100% CPU Utilization & about 100% Memory Pressure, and web access is completely down.
The CAS appliance was reported to have reached about 100% in CPU utilization and in memory pressure, and following this, web requests were being blocked, since they could no longer be processed by the CAS appliance. As we checked, we saw the below.
It was also confirmed that the deployed model was CAS-VA-C4, and it was also known that the model was moved up to CAS-VA-C6, after the challenge started. For this model, note that the maximum number of concurrent ICAP connections that should be sent to the CAS should be 100 and not the current 250. Following this, it's confirmed that the appliance was clearly overloaded.
Ref.: https://knowledge.broadcom.com/external/article/168737/recommended-icap-connections-on-proxysg.html
Also, and as shown in the earlier snippets, the connections are stuck in the "Reading" state and never get scanned. Examining the connections, it can be see that they are largely LinkedIn connections and streams. Following this, and from the ICAP Best Practice guidance, we shouldn't be scanning traffic from social media sites and streams, and the likes. Please see excerpt from the ICAP Best Practice template below, which clearly recommends NO ICAP, for these kinds of connections.
; Web Application by Name
define condition Web_Apps_No_ICAP_Level_Basic
request.application.name="Microsoft Update"
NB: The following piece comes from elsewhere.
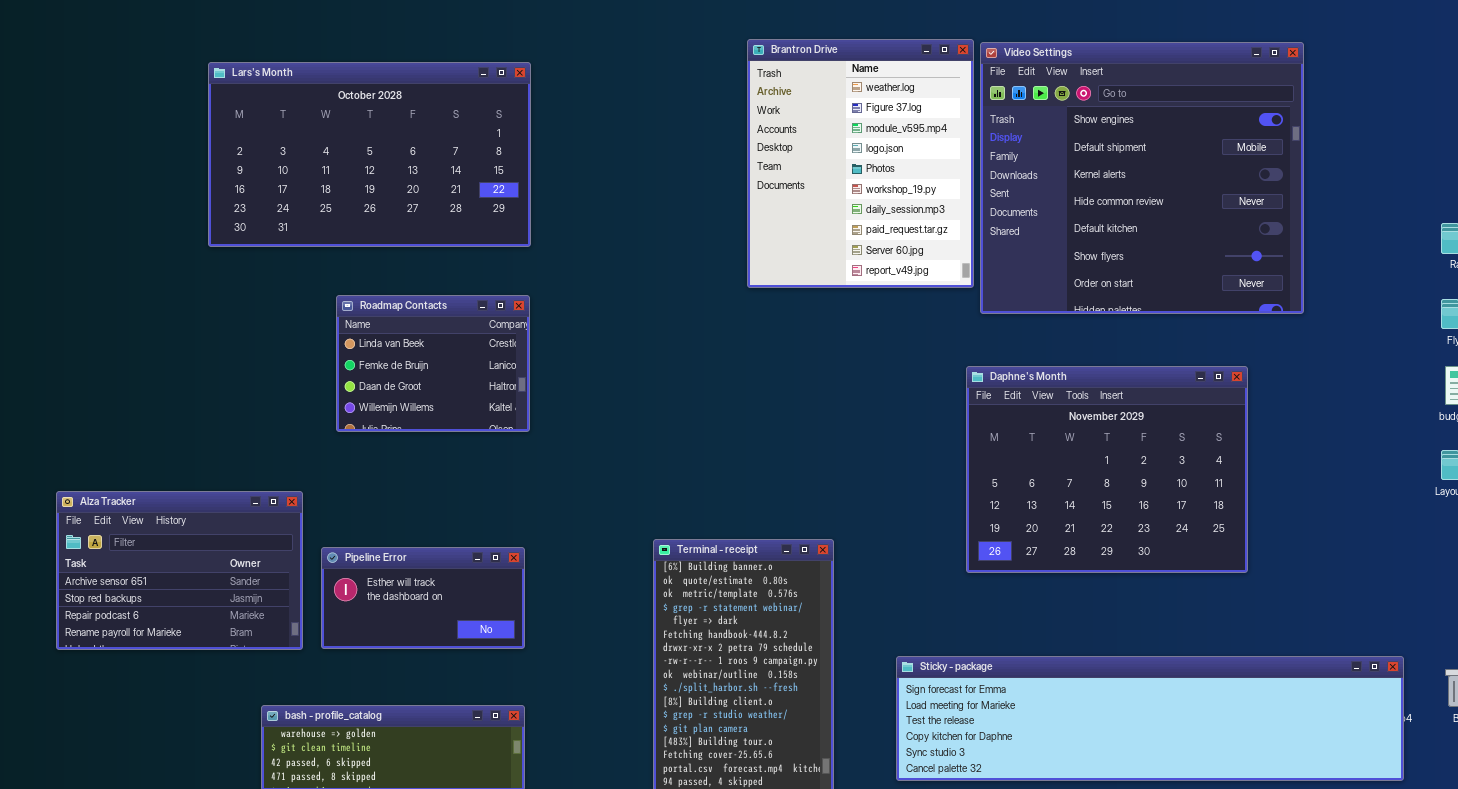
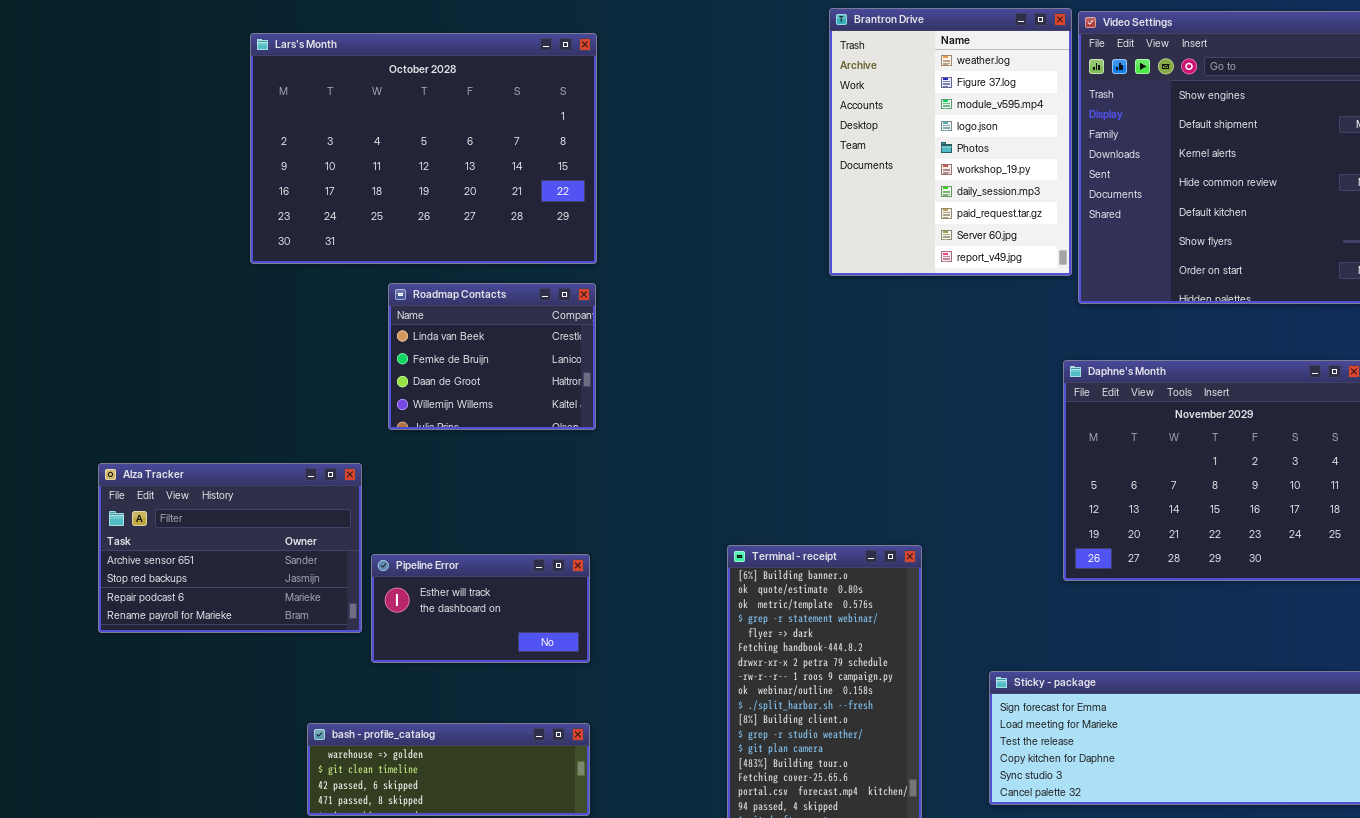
Lars's Month: [208,62,531,247] -> [250,33,597,264], resized
Alza Tracker: [56,491,303,650] -> [98,463,362,633], moved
request.application.name="Symantec Live Update"
request.application.name="Apple Update"
; Further Examples
request.application.name="YouTube"
request.application.name="Vimeo"
request.application.name="Facebook"
end condition Web_Apps_No_ICAP_Level_Basic
Ref.: https://techdocs.broadcom.com/content/dam/broadcom/techdocs/symantec-security-software/web-and-network-security/proxysg/common/SG_CA_ICAP_Best_Practice_CPL_v1.5_IS_Advanced.txt
From the way CAS is designed to work, it must first read the entire data input, before it will scan the data. So, being stuck in the Reading state, and without deferred scanning implemented, every other connection that's behind would have to wait and that would mean that the web page never loads and may return ICAP errors.
So, to fix this one, in the short term, it's recommended to exempt these social media and stream connections from scanning, using the ICAP Scanning exemption policy. Please refer to the Tech. Doc. with the URL below, for the implementation guidance. Then, you should restart the CAS appliance, to have the existing queue cleared.
You may also disable the Web Content rule, to stop ICAP scanning, to take out any criticality.
In the longer term, it's strongly recommend to implement the ICAP Best Practice, in its totality. For the requisite guidance, please refer to the Tech. Docs. with the URLs below.
Please note that the ICAP Best Practice isn't a cast-in-stone. A successful implementation of the ICAP Best Practice is one that takes into account the entire http connection that reaches the CAS, per time, and one that is regularly finetuned, to reach an optimized state. It requires an academic approach, to really succeed.